* [AIM OF THE EXERCISE]: Gather each line of the data below that contains the word "name", and copy those lines in full.

* [ENTRIES]:
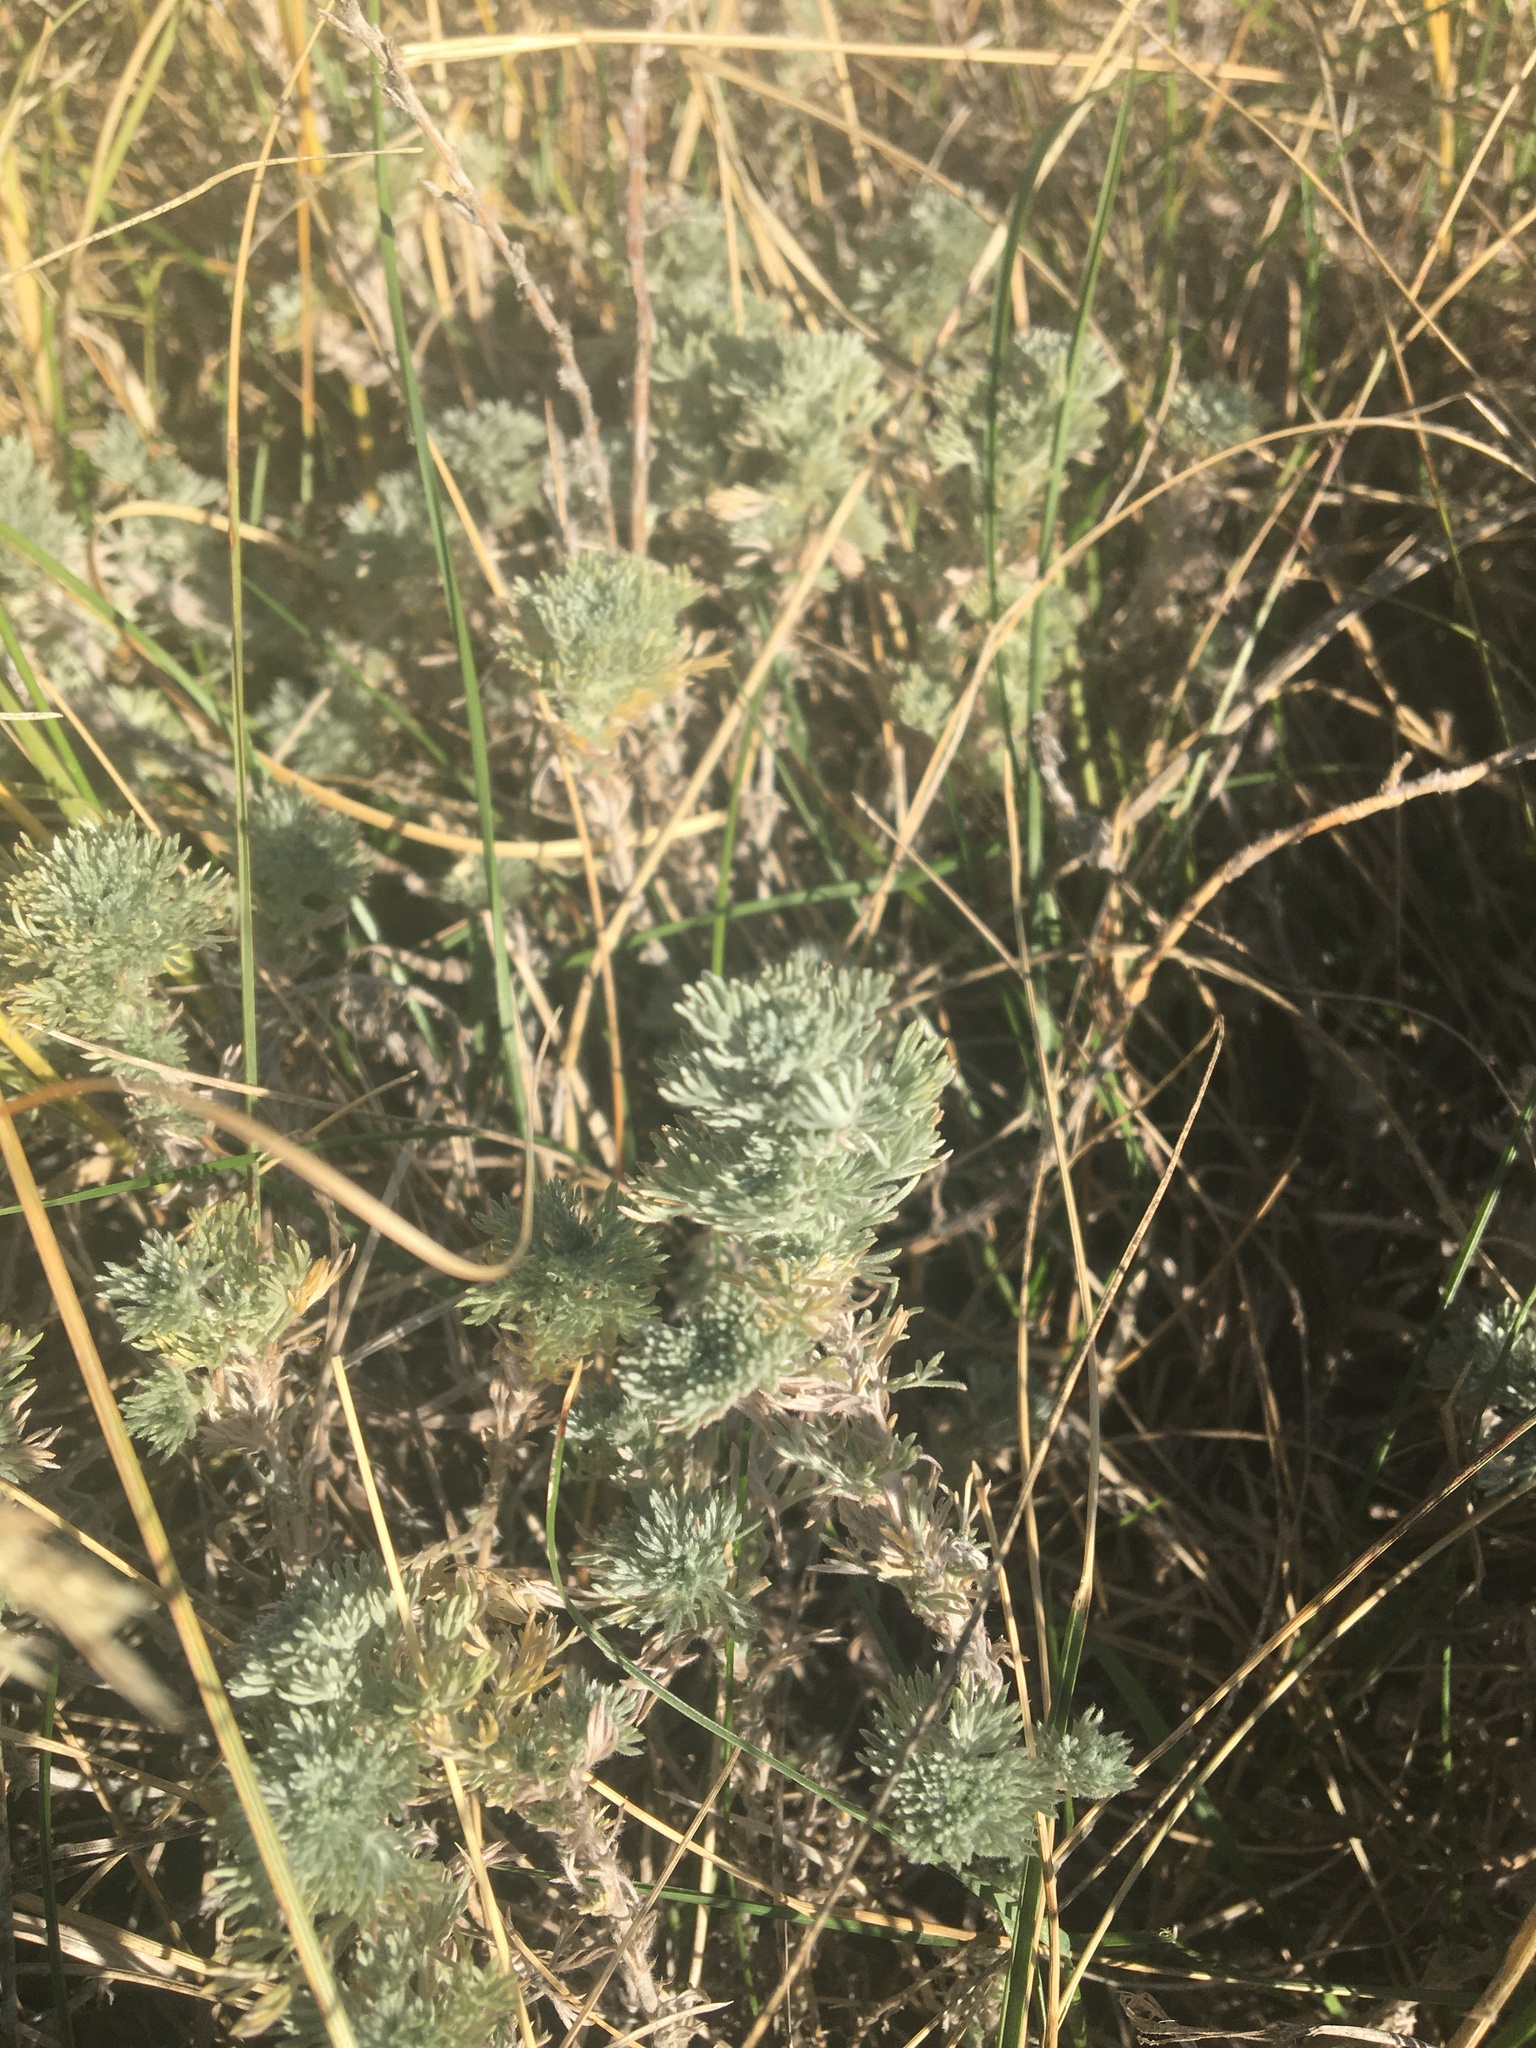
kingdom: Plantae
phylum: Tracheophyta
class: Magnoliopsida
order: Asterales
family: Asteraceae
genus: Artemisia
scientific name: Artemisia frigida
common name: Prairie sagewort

---

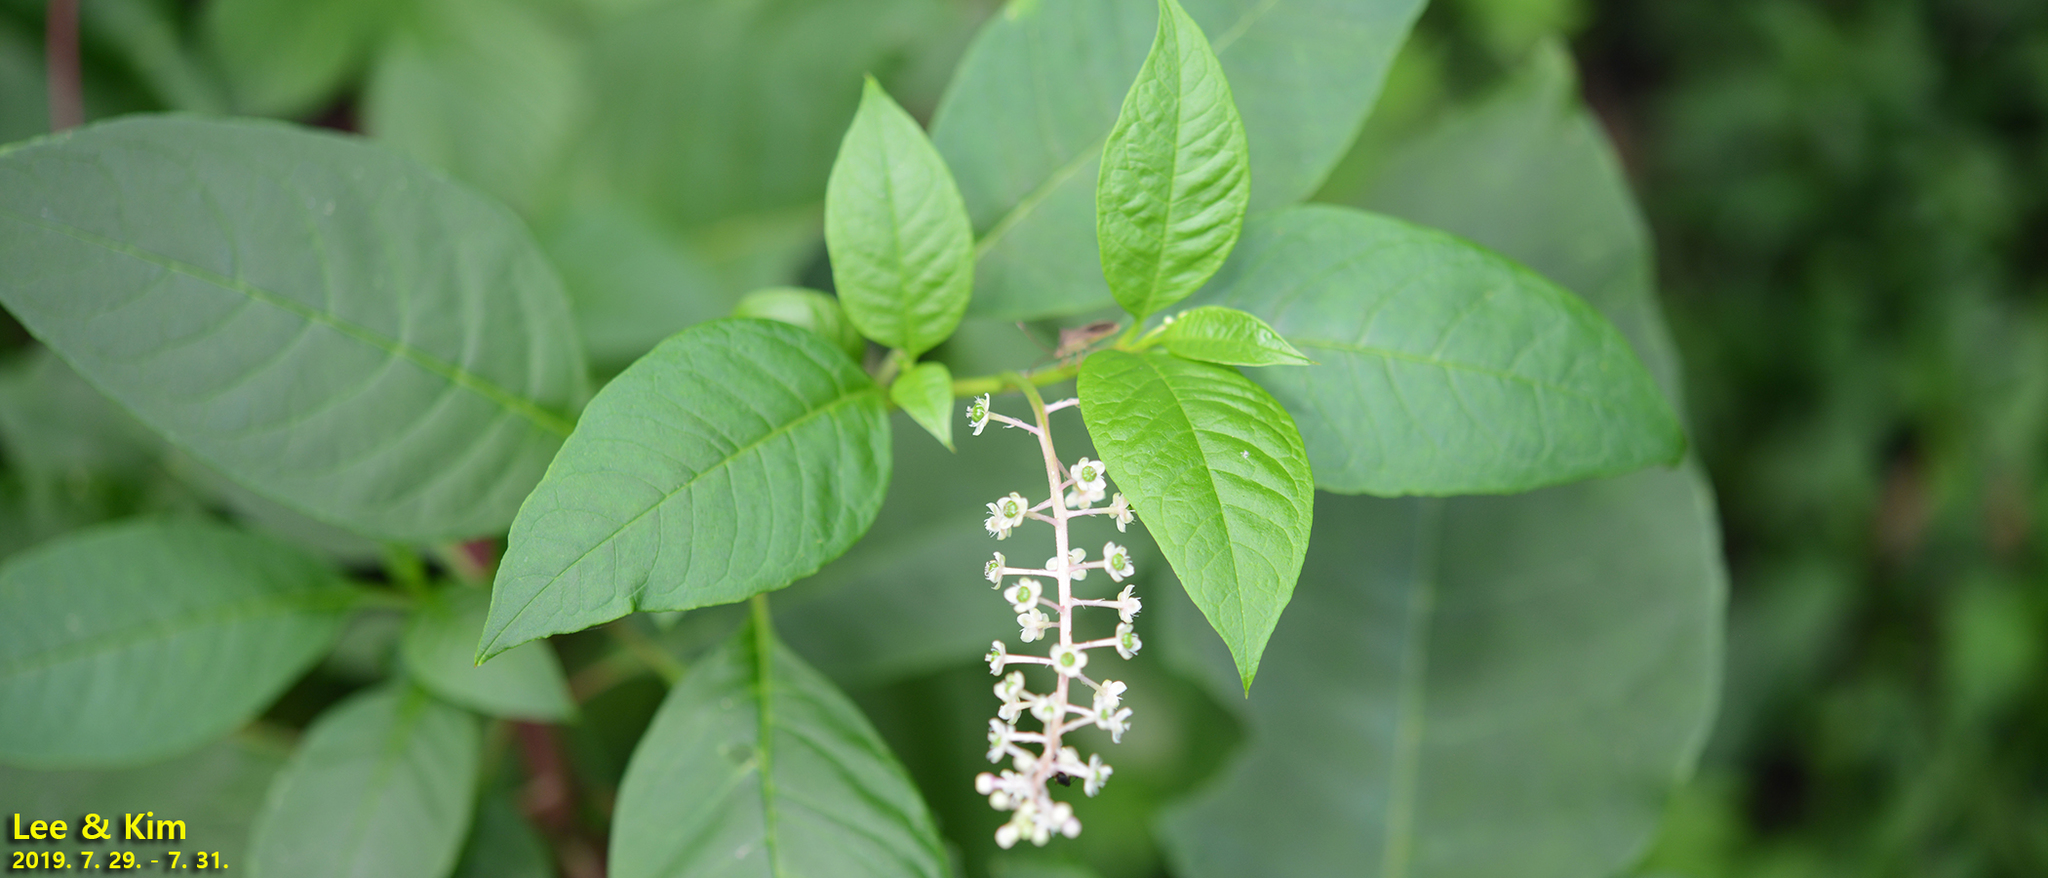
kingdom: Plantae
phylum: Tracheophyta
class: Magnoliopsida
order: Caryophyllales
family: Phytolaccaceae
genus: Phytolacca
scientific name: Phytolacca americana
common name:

...

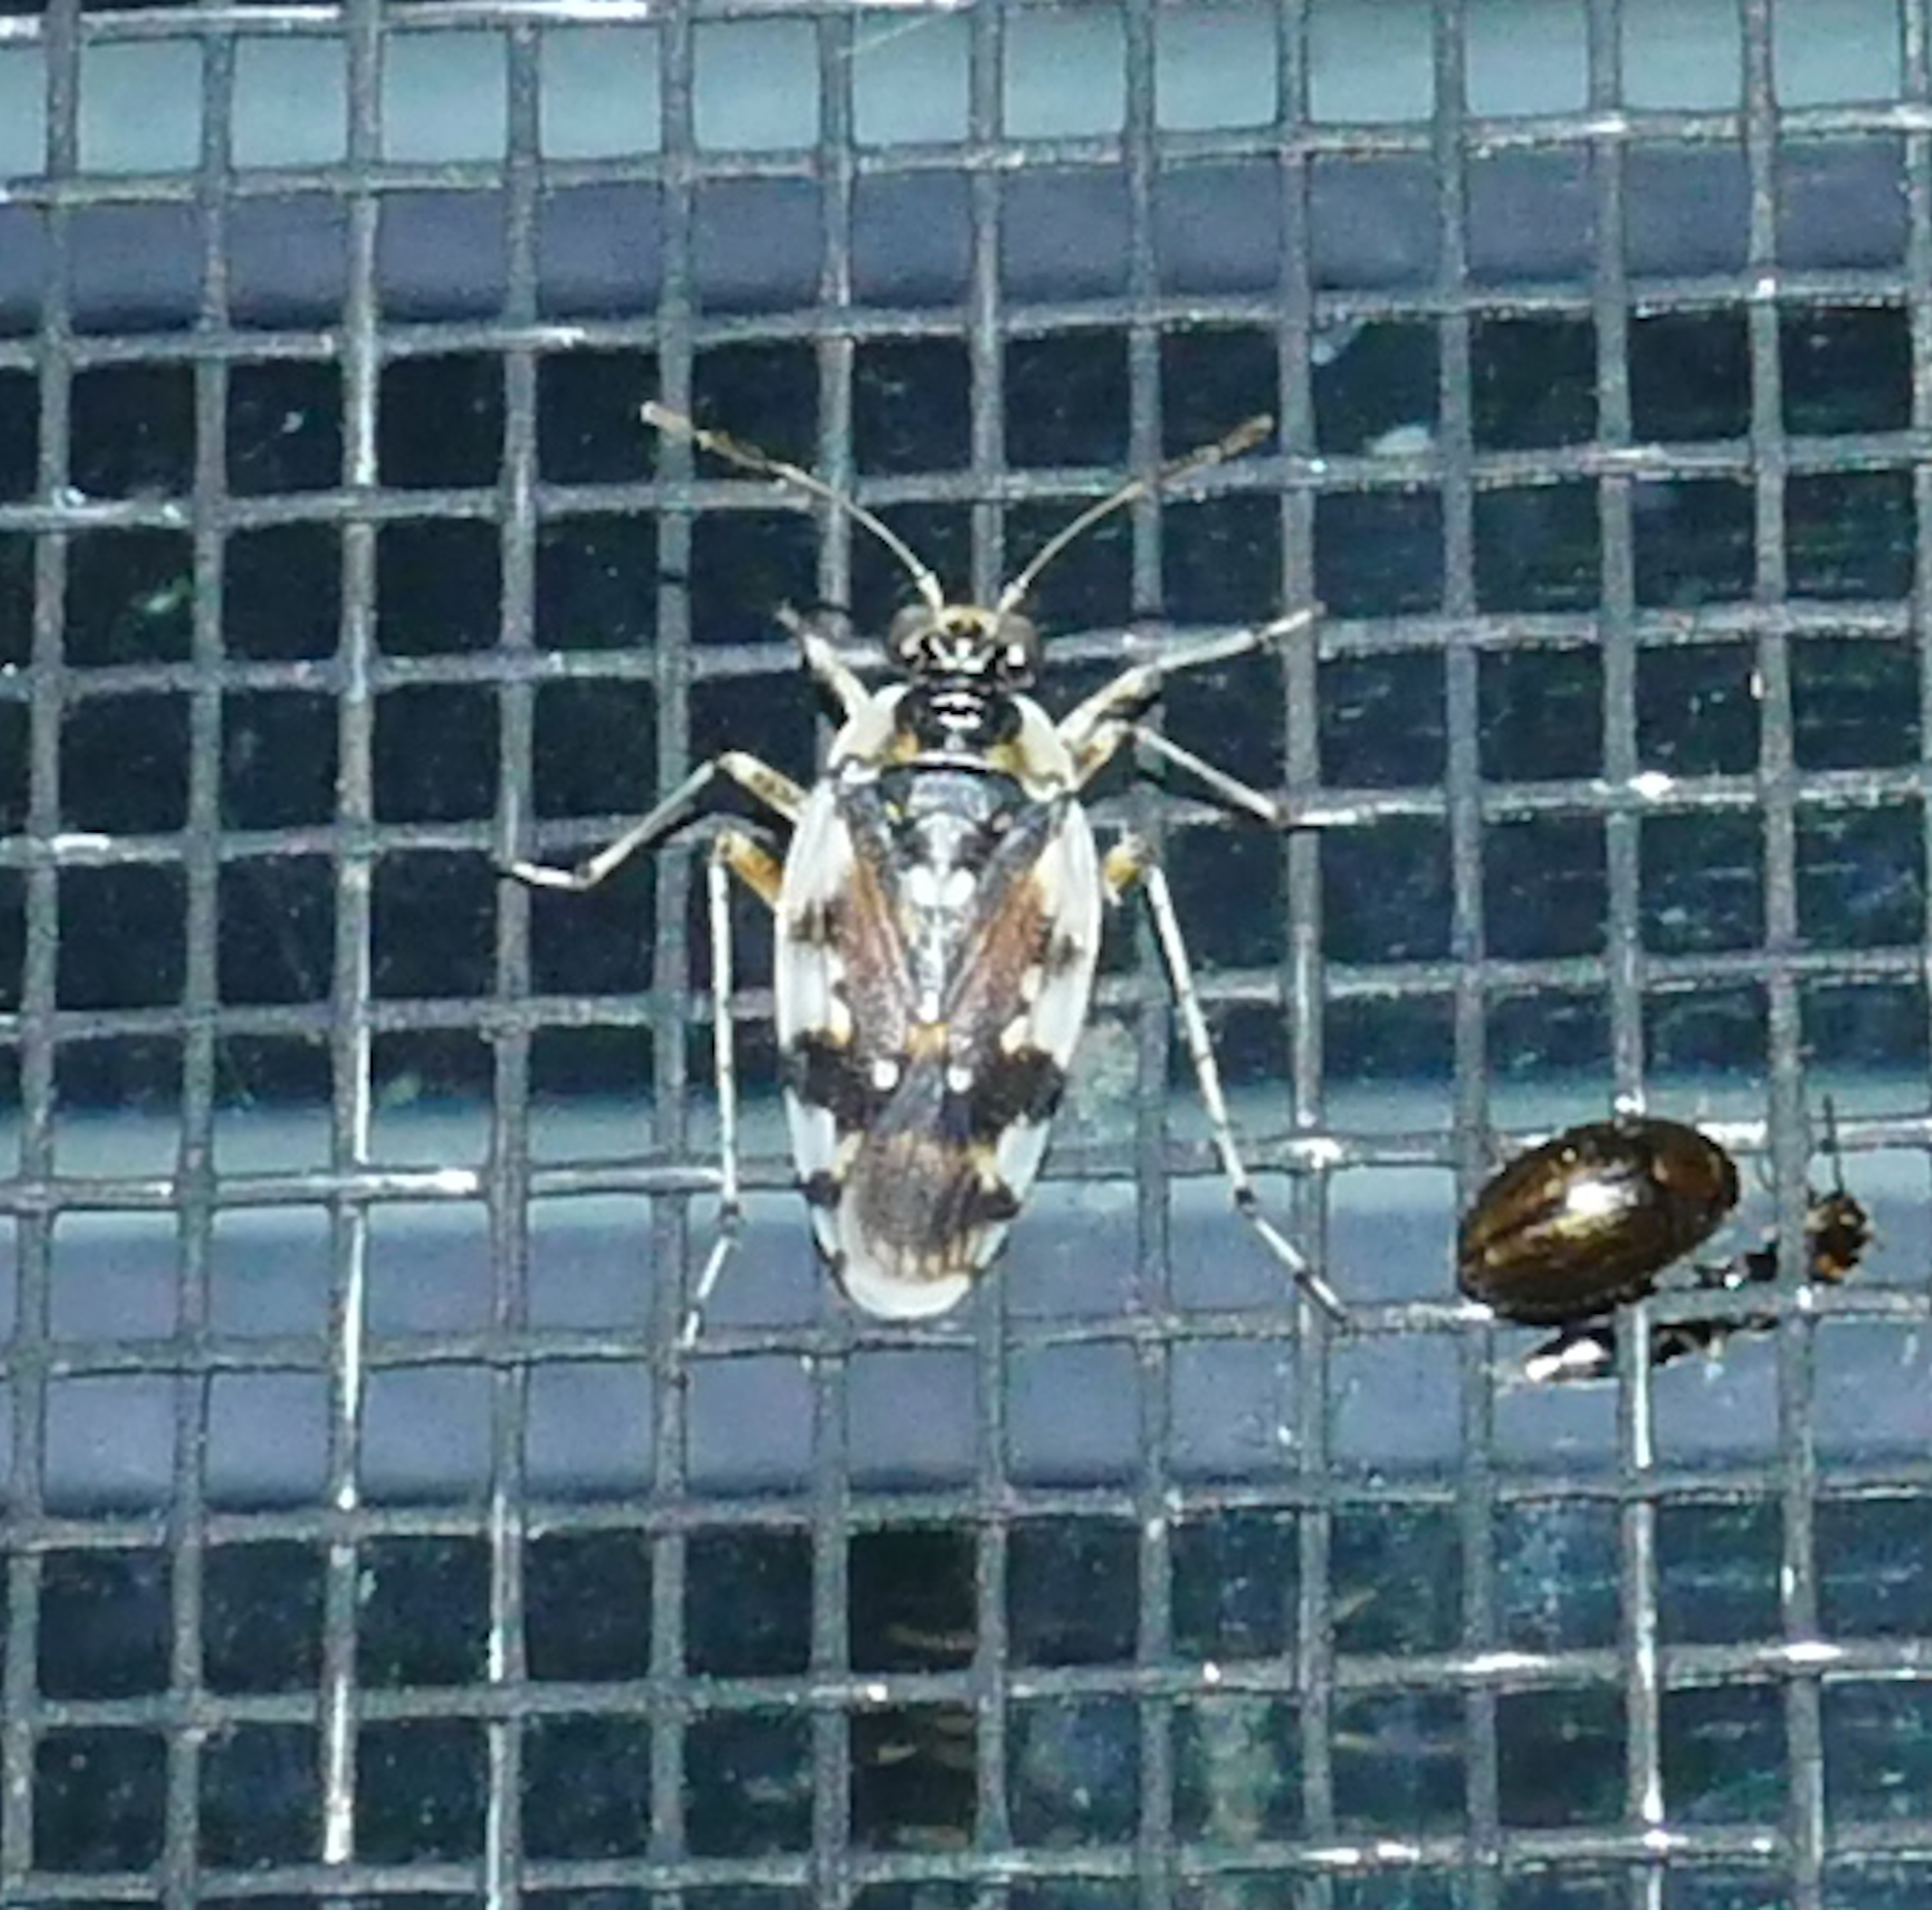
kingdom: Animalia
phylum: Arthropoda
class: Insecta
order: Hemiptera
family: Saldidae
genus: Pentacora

* [RESULT OF THIS EXERCISE]:
scientific name: Artemisia frigida
common name: Prairie sagewort
scientific name: Phytolacca americana
common name:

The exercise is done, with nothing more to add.